In a finding which will cost Leeds Health Authority thousands of pounds a year, William Reid, the Health Service Commissioner, found it and Leeds General Infirmary guilty of 'a failure in service' for discharging the neurologically damaged, immobile and doubly incontinent man, who needed full nursing care, to a private nursing home for which his wife had to find pounds 6,000 a year to top-up the fees - even though the family was on income support.

So serious are the implications for the NHS that Mr Reid took the unprecedented step of issuing a special report on the case because of 'the issues of general public interest it raises'.

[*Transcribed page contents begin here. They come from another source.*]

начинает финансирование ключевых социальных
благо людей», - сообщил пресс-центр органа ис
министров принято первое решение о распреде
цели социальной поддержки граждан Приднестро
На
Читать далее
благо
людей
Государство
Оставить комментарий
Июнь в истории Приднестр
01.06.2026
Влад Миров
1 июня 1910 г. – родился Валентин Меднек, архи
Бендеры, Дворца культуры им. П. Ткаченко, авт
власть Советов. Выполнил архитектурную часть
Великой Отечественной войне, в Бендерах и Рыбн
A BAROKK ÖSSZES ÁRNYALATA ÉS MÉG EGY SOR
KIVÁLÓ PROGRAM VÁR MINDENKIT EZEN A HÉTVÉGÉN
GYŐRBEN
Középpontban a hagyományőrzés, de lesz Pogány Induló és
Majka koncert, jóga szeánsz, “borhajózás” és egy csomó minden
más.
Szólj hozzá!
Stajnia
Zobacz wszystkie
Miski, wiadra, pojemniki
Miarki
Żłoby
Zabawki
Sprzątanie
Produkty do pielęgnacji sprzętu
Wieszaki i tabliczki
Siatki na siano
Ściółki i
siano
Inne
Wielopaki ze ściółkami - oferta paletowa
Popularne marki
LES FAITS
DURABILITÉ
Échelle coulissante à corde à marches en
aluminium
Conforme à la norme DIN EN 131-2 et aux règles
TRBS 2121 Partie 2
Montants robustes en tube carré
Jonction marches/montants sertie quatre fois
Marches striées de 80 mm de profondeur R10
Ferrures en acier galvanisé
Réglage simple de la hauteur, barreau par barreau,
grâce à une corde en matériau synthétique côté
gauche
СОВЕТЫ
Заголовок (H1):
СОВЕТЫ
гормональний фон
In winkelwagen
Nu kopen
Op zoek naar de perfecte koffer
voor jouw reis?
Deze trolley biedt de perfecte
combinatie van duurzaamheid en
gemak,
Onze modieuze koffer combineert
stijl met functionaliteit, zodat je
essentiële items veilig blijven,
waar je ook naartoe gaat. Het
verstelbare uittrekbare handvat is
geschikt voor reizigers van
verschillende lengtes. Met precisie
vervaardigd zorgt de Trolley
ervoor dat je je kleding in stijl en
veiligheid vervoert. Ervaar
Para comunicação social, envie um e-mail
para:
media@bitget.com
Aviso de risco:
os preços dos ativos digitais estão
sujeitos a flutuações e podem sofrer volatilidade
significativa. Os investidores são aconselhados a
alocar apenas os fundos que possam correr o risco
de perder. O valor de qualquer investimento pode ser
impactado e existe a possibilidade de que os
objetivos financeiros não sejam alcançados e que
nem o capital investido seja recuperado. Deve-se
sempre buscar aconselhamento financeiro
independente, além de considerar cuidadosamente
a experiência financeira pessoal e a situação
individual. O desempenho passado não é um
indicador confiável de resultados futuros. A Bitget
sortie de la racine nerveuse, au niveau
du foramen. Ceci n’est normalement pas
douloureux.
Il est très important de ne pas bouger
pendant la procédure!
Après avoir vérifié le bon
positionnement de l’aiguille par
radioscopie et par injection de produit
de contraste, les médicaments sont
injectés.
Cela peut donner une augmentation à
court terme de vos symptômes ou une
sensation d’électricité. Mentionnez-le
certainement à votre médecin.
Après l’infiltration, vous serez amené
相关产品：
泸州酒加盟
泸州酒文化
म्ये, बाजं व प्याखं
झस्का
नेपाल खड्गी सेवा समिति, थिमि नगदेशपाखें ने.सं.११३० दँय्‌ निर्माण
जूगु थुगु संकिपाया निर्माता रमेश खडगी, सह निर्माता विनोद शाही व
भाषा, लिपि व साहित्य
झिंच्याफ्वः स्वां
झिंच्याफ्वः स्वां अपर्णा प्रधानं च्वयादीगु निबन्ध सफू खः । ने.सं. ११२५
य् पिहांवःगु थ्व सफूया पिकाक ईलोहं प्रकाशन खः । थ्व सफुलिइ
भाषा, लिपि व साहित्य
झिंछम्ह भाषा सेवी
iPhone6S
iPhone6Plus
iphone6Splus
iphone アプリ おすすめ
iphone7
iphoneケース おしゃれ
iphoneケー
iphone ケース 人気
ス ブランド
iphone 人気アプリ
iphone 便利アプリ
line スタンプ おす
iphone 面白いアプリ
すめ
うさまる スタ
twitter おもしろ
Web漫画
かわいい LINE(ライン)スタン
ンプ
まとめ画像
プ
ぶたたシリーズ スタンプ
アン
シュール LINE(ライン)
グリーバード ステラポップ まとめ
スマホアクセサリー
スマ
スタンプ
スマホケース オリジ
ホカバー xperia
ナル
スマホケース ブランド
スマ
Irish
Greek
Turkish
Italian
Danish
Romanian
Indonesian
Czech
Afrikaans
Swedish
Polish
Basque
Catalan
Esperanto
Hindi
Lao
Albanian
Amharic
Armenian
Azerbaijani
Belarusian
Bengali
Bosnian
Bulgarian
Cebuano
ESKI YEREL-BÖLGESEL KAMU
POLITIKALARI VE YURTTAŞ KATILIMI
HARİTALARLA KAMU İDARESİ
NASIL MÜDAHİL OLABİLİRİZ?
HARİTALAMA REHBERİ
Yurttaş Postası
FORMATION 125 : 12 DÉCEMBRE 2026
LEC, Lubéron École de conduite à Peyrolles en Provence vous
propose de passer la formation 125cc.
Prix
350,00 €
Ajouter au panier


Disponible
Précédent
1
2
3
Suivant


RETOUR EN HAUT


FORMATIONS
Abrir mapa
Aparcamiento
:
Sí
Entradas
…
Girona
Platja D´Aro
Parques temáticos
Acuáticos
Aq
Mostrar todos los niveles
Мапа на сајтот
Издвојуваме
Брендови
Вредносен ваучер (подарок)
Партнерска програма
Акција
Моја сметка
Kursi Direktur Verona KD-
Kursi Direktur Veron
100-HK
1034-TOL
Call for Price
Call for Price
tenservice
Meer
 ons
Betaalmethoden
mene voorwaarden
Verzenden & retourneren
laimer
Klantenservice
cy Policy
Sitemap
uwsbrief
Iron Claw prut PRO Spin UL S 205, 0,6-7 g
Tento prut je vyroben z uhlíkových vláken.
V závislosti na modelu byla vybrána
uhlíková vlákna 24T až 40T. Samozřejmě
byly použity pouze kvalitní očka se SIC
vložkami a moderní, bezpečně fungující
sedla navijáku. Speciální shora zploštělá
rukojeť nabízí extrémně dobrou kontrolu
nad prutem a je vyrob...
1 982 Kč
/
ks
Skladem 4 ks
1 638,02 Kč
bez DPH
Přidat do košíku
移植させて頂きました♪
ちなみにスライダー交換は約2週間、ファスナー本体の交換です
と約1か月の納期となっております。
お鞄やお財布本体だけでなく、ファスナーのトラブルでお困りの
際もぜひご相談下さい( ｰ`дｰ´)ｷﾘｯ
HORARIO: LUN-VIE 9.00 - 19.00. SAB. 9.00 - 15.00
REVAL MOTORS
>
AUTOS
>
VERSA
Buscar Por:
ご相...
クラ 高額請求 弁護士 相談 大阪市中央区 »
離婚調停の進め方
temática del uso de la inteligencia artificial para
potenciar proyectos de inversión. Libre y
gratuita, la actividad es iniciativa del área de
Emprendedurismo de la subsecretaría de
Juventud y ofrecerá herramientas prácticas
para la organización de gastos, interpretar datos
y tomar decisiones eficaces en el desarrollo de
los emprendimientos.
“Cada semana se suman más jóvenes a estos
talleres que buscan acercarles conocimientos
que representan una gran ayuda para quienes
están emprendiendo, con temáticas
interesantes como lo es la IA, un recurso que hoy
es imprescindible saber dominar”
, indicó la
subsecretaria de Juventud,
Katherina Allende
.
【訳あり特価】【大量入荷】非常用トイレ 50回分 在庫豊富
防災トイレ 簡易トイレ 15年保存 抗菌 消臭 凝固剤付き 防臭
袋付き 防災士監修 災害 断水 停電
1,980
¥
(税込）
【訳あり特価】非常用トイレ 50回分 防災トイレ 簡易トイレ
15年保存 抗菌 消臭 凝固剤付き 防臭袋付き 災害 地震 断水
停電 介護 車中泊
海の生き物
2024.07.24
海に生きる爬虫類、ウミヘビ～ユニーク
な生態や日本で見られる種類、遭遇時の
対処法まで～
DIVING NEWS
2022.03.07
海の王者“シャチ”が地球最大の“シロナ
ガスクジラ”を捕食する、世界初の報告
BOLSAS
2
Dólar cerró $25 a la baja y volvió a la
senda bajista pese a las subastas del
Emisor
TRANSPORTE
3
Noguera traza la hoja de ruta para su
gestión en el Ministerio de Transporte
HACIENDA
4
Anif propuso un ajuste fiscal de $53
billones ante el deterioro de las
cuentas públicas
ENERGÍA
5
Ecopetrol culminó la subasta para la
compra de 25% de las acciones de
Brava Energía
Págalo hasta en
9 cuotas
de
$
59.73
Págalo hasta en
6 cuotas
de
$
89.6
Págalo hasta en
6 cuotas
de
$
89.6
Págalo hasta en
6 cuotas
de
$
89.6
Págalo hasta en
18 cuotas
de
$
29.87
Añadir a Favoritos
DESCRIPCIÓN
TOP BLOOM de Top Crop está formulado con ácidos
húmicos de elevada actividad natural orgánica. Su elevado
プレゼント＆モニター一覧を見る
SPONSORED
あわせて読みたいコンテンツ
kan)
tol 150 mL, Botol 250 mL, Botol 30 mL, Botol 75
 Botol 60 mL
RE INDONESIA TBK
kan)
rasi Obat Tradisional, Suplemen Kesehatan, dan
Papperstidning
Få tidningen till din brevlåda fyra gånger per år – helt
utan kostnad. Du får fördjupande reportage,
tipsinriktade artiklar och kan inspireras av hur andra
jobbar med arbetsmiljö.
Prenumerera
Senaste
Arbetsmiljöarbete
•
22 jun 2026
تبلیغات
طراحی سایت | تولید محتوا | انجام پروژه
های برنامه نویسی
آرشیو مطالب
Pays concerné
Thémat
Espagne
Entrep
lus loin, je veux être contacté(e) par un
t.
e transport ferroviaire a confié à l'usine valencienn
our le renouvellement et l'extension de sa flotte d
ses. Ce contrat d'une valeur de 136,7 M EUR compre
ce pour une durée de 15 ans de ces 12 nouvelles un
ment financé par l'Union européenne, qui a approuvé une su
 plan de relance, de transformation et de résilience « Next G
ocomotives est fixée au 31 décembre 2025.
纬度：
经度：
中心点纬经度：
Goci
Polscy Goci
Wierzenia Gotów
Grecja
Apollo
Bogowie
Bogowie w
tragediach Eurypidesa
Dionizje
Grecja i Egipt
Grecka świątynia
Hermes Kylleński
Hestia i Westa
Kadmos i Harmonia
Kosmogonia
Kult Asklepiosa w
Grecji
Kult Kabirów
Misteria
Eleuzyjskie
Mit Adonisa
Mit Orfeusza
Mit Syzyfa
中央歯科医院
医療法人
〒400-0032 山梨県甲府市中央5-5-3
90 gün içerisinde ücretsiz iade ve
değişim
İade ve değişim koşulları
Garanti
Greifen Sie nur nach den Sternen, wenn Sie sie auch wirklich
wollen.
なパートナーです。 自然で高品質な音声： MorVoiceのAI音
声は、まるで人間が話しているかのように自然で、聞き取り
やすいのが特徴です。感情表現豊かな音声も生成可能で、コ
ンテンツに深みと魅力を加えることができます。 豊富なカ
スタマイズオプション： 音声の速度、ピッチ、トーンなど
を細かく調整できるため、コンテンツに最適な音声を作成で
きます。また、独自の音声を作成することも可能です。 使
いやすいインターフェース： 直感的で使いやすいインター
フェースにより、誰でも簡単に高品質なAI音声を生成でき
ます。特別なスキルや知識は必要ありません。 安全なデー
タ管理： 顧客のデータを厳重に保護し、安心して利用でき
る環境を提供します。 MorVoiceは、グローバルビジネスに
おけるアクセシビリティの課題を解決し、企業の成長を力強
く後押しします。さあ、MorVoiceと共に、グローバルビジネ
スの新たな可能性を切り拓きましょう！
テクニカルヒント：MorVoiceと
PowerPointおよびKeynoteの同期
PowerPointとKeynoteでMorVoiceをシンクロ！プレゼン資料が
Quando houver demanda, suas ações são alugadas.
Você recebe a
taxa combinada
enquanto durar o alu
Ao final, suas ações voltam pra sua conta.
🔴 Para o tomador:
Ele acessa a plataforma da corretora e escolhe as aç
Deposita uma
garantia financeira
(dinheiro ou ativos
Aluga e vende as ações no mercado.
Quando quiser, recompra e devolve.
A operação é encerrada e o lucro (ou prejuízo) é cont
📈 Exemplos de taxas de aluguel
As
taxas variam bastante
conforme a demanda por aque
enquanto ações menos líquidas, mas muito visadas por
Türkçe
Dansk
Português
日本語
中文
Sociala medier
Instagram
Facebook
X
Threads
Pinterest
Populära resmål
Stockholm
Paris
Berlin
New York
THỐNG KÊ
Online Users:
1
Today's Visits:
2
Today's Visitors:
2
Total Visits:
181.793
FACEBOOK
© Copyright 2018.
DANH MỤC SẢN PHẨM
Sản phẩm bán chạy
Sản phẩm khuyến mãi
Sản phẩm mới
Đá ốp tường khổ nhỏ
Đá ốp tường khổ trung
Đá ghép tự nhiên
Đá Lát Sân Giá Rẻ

The man, aged 55 at time of discharge, had spent 20 months in hospital after a brain haemorrhage which, despite surgery, had left him unable to communicate or feed himself. His condition was, however, stable and he was discharged because no more could be done to improve his condition and Leeds had adopted a policy of making no provision for the continuing care of neurological patients.

The man was sent to the private home despite his wife's objections, and Department of Health guidance, which NHS researchers say is widely ignored, that 'no NHS patient should be placed in a private nursing or residential care home against his/her wishes if it means that he/she or a relative will be personally responsible for the home's charges'. Mr Reid ruled that the authority should pick up the bill and review its policy - a ruling the authority has accepted.

Baroness Cumberlege, a health minister, yesterday acknowledged there was 'a clear obligation on health authorities to pay for continuing health care of seriously ill patients', but added that ministers were closely studying the Ombudsman's finding 'for any further implications it may hold for the health service'.

Philip Hunt, director of the National Association of Health Authorities and Trusts, acknowledged that many health authorities had been bailing out of long-term care and discharging people to private nursing homes. That had partly been made possible, until last April, by social security picking up the bill for those poor enough, although others have had to meet the full fees. Under community care, social services now decide who gets such care.

Most people, Mr Hunt said, 'are not aware of what the NHS rules are. This finding will draw them to their attention and could prove a financial time bomb for health authorities and the Government. If health authorities are to have a duty to provide or pay for continuing care the potential costs, depending on the numbers, are absolutely enormous'.

Mr Reid said yesterday that the present case was clear-cut. After that there would be 'gradations' of how dependent patients were. But the consultant at Leeds told him that five or six other long-stay patients on the neurological ward at that time had also been discharged to private homes. Bill Swan, the chief executive of Leeds Health Authority, also emphasised that in not providing any long-stay medical beds, or contracting for them in private nursing homes, Leeds was 'no different in that respect from most other health authorities . . . if Leeds Health Authority were expected to pay nursing home fees it would soon become financially overstretched', he told Mr Reid. The issues 'needed to be addressed nationally', Mr Swan said.